NFP Jobs in US Continue Show Resilience in Economic Downturn
8 September 2011 at 10:30 am
America’s Not for Profit organisations continue to display striking resilience in the face of the current economic downturn according to a new analysis of U.S. Bureau of Labor Statistics data by the Johns Hopkins Center for Civil Society Studies.
The study shows that jobs in the US Not for Profit sector continued to grow in 2010, rising nearly 1 percent over their 2009 level.
However,the report says the rate of Not for Profit job growth has faltered recently, trending downward from 2.6 percent in 2008 to 1.2 percent in 2009 and to 0.8 percent in 2010.

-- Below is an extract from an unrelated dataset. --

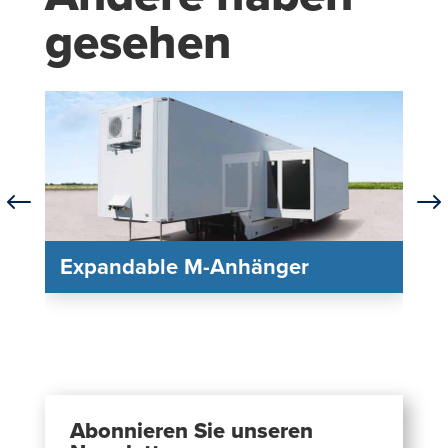
gesehen
#
$
Expandable M-Anhänger
Abonnieren Sie unseren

The report says the NFP jobs picture contrasts sharply with the for-profit one where overall job losses have been registered for each of the past three years.
Dr. Lester Salamon, the senior author on the new Hopkins report says this is especially significant because organisations now employ nearly 10 percent of all private workers in the United States, making the NFP workforce the third largest in the U.S., behind only manufacturing and retail trade, but far ahead of construction, transportation, and finance.
Dr Salmon says people tend to overlook the Not for Profit sector when thinking about job creation, but it is 'the little engine that could,' producing a substantial share of the job growth seen in the U.S. economy.
The study shows half of all NFP jobs (50 percent) are in the health field, but education (13 percent) and social services (11 percent) also account for significant shares.
An overview of the report’s principal findings, which include Not for Profit vs. for-profit comparisons, state job growth patterns, and variations by field of nonprofit activity, is available at:
http://www.ccss.jhu.edu/pdfs/NED_Bulletins/National/2011_Nonprofit_Jobs_overview.pdf
The full report from which these data are drawn, Nonprofits Continue to Add Jobs in the Current Downturn, but the Rate of Job Growth Falters, will be available later this month.